Over time, and multiple discussions with different businesses, I have come to realise that customising seems to be a daunting word, and the preference very much seems to be an out of the box solution. However, while 3EN believe in achieving the best fit, and while customising software is not always necessary, the benefits of using business software that can be tailored to your specific business needs should not be ignored.
Firstly, let me clarify what I mean by ‘Out of the Box’ and ‘Customised’.
Software that is classed as Out of the Box (OOTB or Vanilla can also be used) means that features and processes that are part of the software can be used almost immediately with minimal configuration. Certain features or functionality may have to be switched on, but this can be done by a basic IT user, but this is more "configuration" rather than customisation.
In this article, we will not be discussing "bespoke software", that is software that is built from the ground up for your organisation. Our definition of "customised" is software that has features and functionality which can be customised or tailored to your specific business needs, including methods such as workflows, scripting, fields, & forms which can be tailored to your requirements. Basic customisation can usually be done by someone who is trained in the specific software, while heavy customisation, such as scripting, should be carried out by someone who is trained to do this, such as a Software Engineer.
So what are the pros and cons?
With these definitions defined, what are the real pros and cons of OOTB vs Customised ERP Solution?
Cost is likely a major factor in your decision-making process. An out-of-box solution may tempt you with a lower price tag from the start, but this lower price tag can normally be at the cost of a great deal of compromise. Sometimes this can be worth it, if you are small enough, flexible enough, and agile enough, some compromise is definitely worth the cost. The reality is that you probably have some amount of complexity somewhere in your organisation, and this often means that the savings of an OOTB solution are outweighed by the dangers of a solution that creates more complexity that you started with.
The bottom line is that while OOTB is nearly always cheaper than a customised solution, you need to ensure you do your due diligence, your research, and include major stakeholders in the decision. The cost of an OOTB solution that doesn't fit creates a far bigger financial problem for your organisation than investing in a solution that fits your specific complexities and specific requirements.

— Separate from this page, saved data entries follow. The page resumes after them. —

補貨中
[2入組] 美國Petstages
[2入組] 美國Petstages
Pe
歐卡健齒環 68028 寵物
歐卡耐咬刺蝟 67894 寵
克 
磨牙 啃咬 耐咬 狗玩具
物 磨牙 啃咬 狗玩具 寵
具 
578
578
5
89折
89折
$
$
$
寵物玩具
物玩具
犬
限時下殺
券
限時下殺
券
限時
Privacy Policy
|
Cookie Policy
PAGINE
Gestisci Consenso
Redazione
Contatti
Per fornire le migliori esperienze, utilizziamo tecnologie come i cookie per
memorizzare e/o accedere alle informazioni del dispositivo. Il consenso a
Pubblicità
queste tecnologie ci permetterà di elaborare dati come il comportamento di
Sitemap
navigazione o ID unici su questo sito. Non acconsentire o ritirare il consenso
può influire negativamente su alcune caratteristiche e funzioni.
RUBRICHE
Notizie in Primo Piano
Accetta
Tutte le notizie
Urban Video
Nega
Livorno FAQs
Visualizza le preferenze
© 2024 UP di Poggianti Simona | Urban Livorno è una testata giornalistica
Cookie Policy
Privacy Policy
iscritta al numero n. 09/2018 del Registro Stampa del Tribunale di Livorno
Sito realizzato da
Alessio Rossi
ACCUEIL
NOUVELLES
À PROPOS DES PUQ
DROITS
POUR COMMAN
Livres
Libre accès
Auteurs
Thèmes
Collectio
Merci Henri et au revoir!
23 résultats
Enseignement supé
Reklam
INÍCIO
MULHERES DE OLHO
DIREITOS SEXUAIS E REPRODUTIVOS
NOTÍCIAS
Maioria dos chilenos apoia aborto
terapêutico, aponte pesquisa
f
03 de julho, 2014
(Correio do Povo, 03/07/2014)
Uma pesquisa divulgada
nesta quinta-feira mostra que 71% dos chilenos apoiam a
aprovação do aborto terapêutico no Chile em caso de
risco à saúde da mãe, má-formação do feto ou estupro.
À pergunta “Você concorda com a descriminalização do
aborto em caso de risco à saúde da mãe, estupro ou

Ensure that your customisation is needed before you undertake a project to get what you need. Take the time to understand that market, the solution you need, and what each offering can do for you. If you find a platform that covers 80% of your requirements, your onto a good one. Measure and weigh up the customisation that is necessary, and which is not. The less customisation you need to do, the better. Storming in with the idea of completely hacking a system is always a sure-fire way to cause more issues than you need when the project gets rolling.
Find a solution that requires the least amount of customisation for your requirements and a partner that has displayed the ability to undertake any customisation professionally and specifically in line with your needs.
What are your plans moving forward? Does an OOTB platform provide you with the structures, processes and flexibility to scale? Does it support your strategy and objectives? These are all areas that an OOTB solution falls short, hence the struggle with version lock-in solutions. Customised software often places more of the power in your hands. Though finding an OOTB solution that supports scalability and drives agility, whilst ensuring you don't get stuck in a locked-in version, is a great opportunity.
The ultimate objective is ensuring that the partner and platform you are working with understands your future plans, objectives and goals, and can demonstrate a solution that will support these aspirations. Usually, customised solutions proved you with greater scalability, though the right OOTB solution could still be the answer. Again, the clincher is ensuring that your partner or provider can demonstrate how their solution will deliver against your strategy.
As you can see, weighing the "OOTB vs Customised" solution argument up is no easy feat! This is because every organisation is unique, resulting in differing requirements, goals, objectives, and visions. The complexity is this, there is no complete right or wrong, it all comes down to ensuring you are getting a solution, and not just a platform. Any organisation can demonstrate a ERP platform, but demonstrating a solution to your requirements is often overlooked. Before you even begin looking for a solution, ensure you have documented your requirements, reviewed you needs, and understand you organisations strategy moving forward. Find a solution that can deliver the most against these areas, then out of your top 3, discover which partner can support your customisation needs against your requirements.
It's a complex situation, but every business goes through it, what matters most is understanding your own needs first, then finding a partner and solution second!